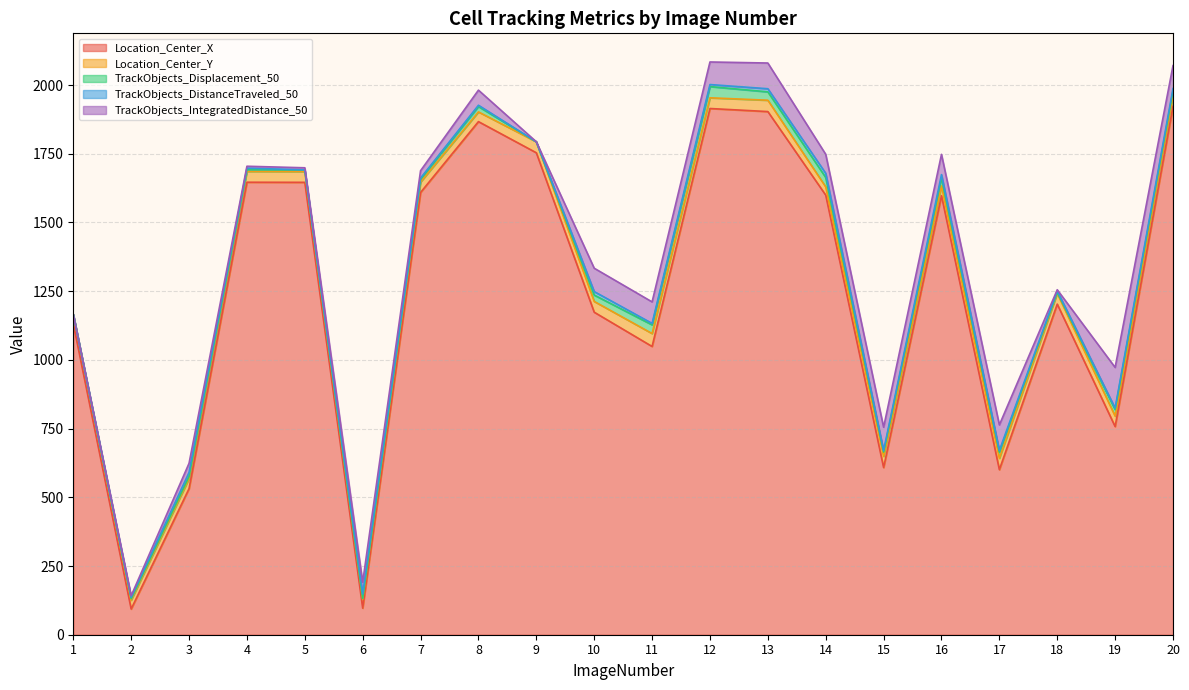

The TrackObjects_Displacement_50 series shows 17.0 at 13. True or false?

False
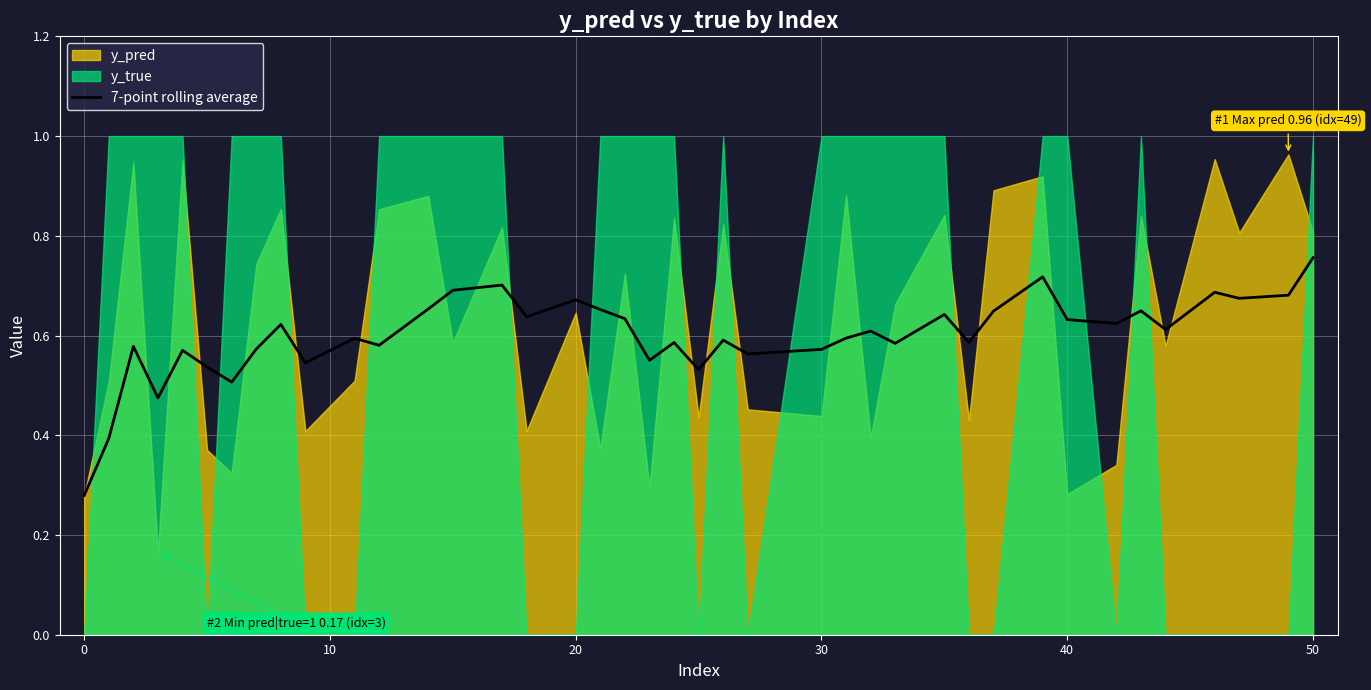

The value at 23 is 0.9. True or false?

False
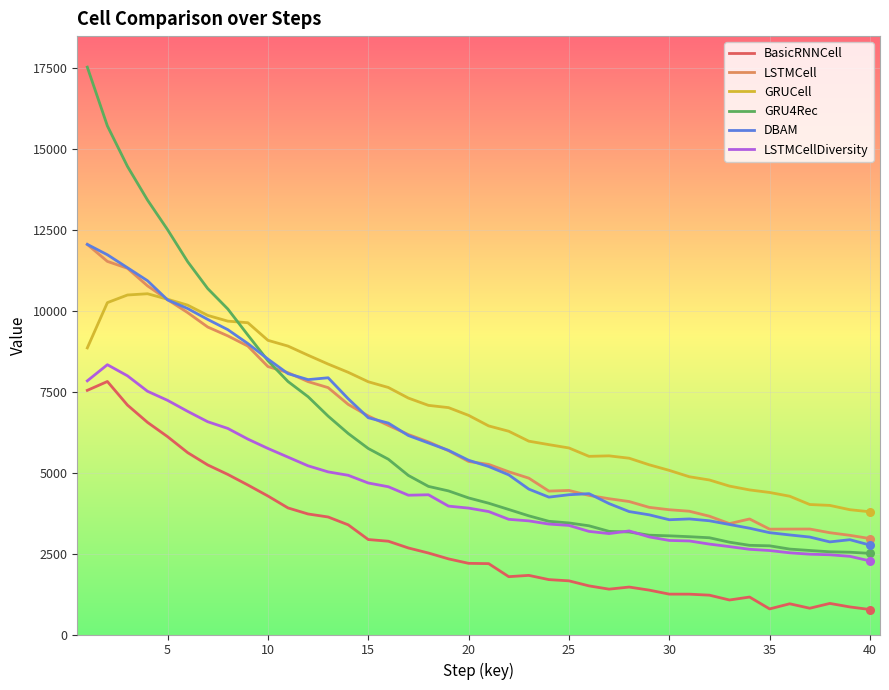

Which series has the largest total across all categories?

GRUCell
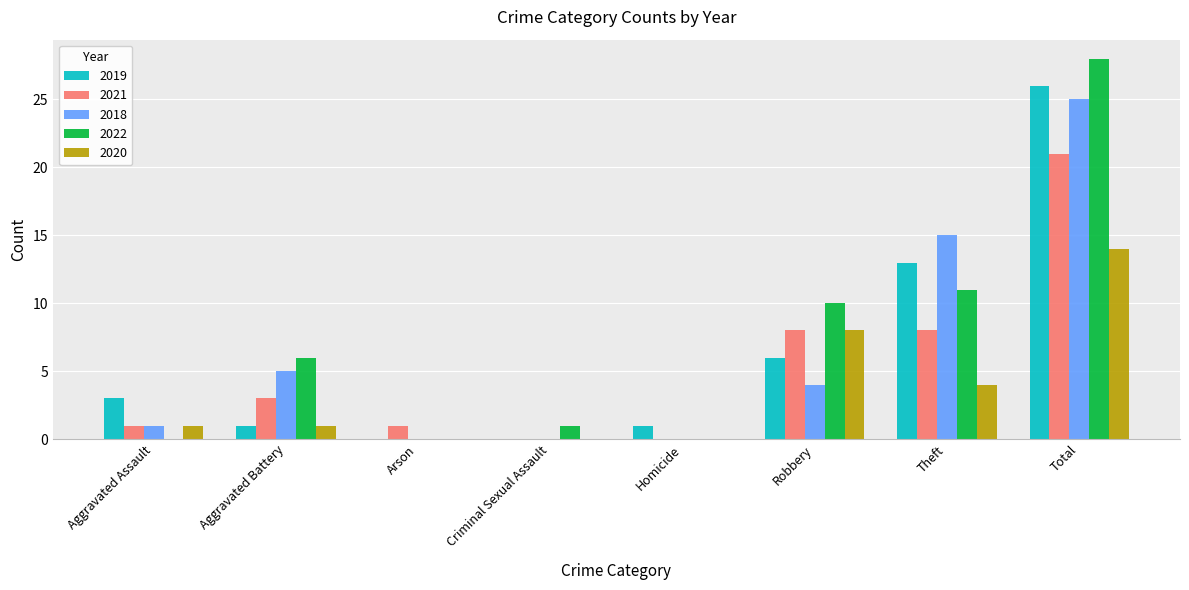

What is the average value of the 2019 series?

6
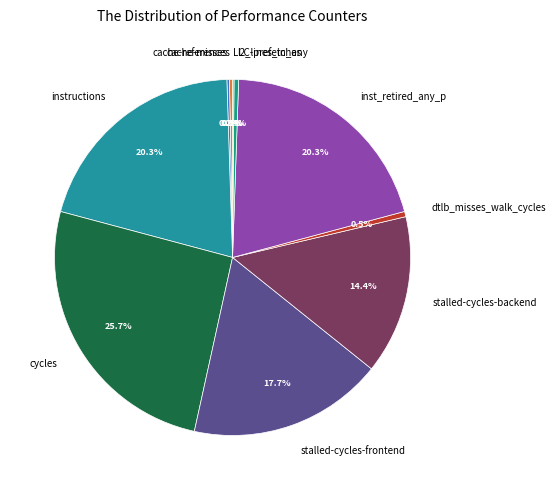

Which slice is the largest?

cycles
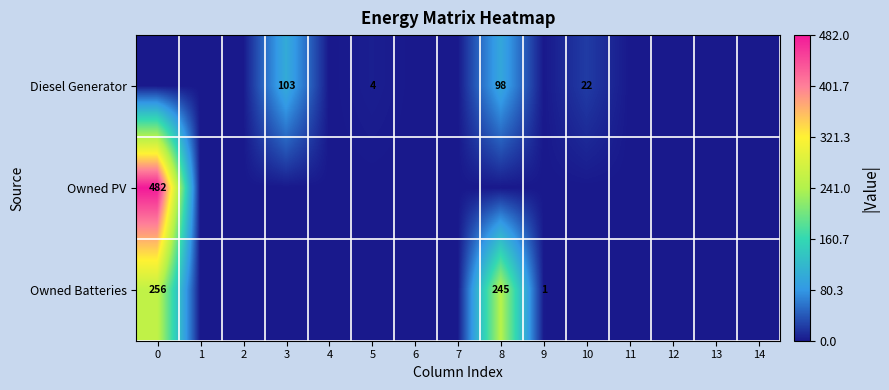

True or false: Owned PV has a value of 482 at 0.

True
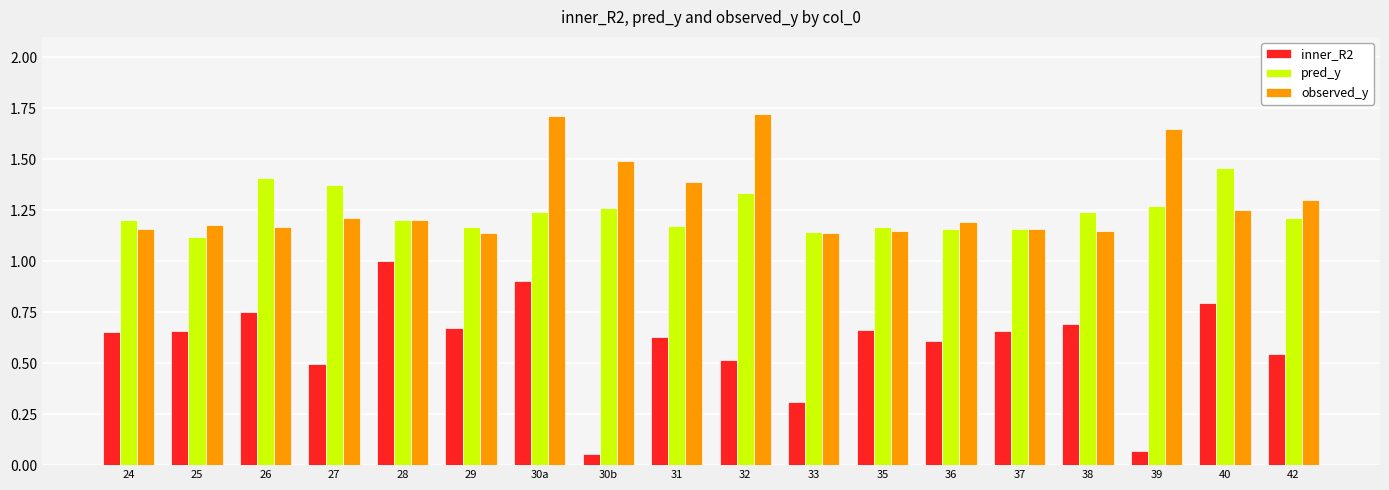

What is the label of the 10th bar from the right?

31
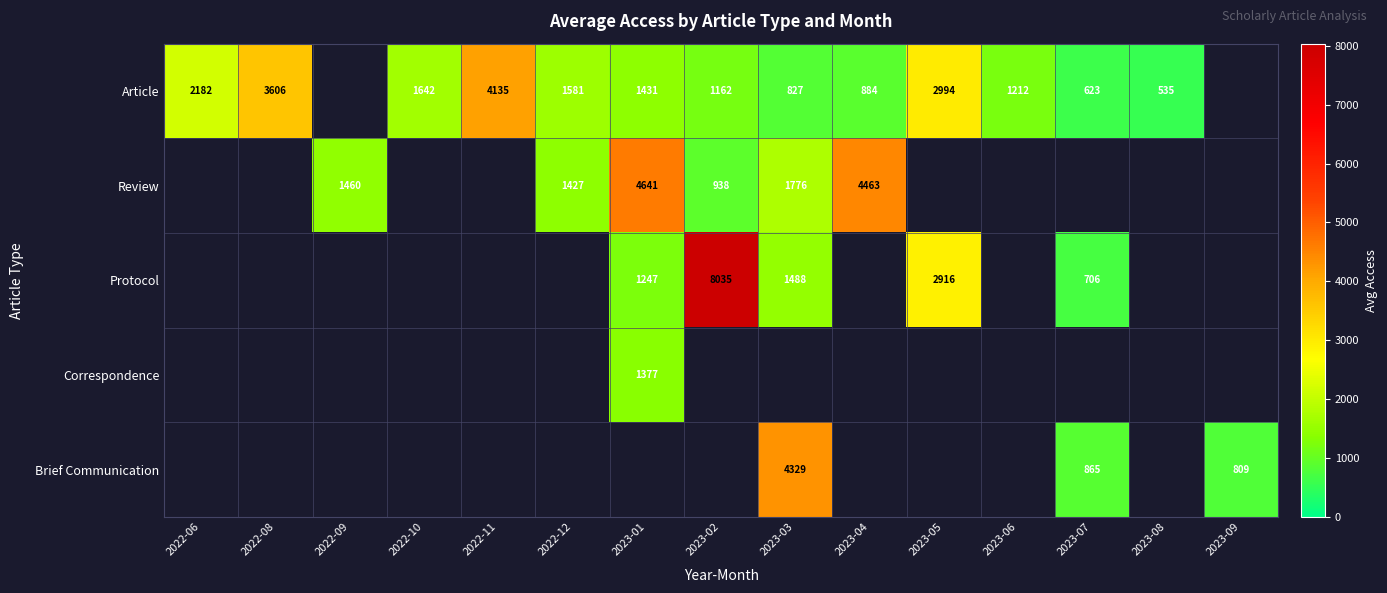

Is it true that Protocol equals 592.5 at 2023-03?

False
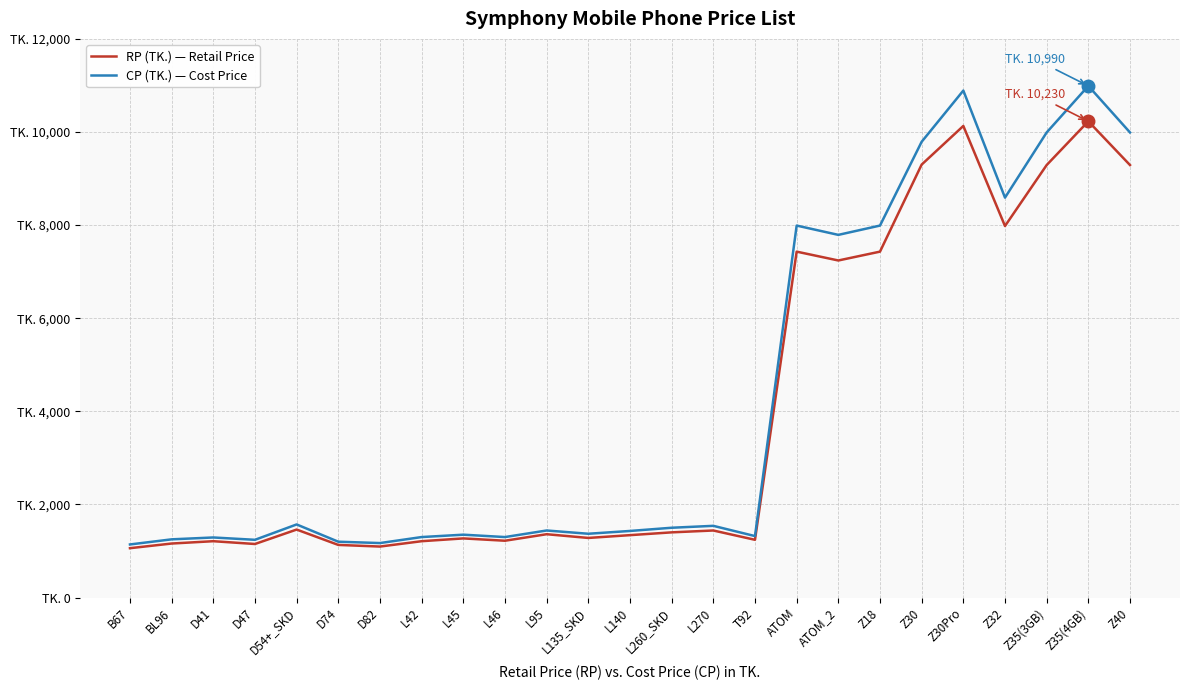

What position from the left is ATOM_2?

18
####################
# Required work
Tally the lines in the data above that contain the word "Which", and give only the number.

# Output of the exercise
2